§ Source texts of formatted documents
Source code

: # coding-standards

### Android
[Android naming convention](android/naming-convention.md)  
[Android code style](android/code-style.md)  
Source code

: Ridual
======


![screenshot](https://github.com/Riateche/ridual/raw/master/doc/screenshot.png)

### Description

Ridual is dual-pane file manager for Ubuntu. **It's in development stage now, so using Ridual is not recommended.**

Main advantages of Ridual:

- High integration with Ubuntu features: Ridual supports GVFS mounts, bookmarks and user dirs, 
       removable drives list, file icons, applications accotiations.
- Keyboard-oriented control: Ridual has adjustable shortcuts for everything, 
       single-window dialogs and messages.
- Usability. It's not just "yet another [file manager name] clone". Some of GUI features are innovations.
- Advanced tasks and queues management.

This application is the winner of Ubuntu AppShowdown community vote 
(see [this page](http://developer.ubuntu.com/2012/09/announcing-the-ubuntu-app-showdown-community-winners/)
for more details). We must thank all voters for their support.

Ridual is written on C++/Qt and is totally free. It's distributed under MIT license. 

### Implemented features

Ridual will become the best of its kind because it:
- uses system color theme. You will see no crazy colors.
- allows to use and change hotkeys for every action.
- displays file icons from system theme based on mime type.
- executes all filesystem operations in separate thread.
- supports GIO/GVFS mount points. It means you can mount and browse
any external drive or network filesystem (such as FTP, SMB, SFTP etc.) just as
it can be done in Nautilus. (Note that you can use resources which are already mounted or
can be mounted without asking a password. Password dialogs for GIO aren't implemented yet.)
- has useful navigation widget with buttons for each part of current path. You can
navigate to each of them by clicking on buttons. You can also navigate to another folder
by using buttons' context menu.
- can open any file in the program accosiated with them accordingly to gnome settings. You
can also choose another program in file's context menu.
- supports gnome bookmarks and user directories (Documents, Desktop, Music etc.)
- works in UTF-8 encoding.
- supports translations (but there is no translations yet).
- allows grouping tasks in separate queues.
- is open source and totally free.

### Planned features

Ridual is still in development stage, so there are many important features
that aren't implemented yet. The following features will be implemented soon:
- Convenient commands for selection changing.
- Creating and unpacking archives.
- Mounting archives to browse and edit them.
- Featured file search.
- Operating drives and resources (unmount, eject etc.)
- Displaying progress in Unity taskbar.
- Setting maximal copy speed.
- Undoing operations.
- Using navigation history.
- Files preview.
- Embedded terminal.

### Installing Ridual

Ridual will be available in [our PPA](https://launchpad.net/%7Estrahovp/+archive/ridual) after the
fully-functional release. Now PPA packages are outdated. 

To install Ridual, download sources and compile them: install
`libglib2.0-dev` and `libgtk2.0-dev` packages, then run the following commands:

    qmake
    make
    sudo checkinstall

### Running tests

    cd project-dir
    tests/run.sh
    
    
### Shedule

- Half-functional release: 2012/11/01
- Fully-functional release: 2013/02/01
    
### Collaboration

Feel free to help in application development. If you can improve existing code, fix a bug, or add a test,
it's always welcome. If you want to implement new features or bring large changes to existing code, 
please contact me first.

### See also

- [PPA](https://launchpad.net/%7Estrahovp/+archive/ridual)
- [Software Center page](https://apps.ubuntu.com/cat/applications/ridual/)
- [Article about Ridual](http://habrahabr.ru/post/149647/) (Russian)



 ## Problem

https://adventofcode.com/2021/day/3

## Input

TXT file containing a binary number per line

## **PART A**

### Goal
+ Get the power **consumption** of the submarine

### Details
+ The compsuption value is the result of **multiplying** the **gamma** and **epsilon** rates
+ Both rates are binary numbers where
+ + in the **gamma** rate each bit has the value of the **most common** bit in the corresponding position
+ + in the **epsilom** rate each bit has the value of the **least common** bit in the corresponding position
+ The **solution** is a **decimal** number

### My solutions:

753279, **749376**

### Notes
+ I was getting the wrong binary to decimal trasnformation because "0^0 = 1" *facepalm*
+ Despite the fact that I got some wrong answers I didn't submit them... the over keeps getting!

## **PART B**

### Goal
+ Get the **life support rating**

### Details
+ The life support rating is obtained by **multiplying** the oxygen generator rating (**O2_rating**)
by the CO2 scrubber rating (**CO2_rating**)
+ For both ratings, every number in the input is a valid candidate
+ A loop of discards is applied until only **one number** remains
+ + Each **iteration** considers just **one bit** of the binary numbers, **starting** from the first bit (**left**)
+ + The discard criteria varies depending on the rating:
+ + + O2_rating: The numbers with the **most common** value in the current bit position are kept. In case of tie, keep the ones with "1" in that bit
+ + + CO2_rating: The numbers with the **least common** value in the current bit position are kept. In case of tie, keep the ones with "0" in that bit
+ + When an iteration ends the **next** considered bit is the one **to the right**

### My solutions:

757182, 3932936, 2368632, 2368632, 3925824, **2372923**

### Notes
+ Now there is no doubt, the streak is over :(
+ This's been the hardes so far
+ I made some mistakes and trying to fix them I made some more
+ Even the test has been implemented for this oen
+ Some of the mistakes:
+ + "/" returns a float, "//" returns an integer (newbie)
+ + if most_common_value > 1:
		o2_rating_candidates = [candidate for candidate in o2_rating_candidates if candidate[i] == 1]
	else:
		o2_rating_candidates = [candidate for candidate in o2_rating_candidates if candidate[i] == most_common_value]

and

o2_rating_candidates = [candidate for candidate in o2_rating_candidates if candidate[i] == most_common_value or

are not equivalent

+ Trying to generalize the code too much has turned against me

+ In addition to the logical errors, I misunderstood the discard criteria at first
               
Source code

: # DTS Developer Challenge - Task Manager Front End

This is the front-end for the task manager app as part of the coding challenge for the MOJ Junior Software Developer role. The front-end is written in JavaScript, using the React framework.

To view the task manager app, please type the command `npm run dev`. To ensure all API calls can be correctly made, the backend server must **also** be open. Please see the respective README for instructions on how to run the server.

§ What needs to be done
Within the data, how many lines hold the string "also"? Answer with the number and nothing more.

§ Output for this exercise
4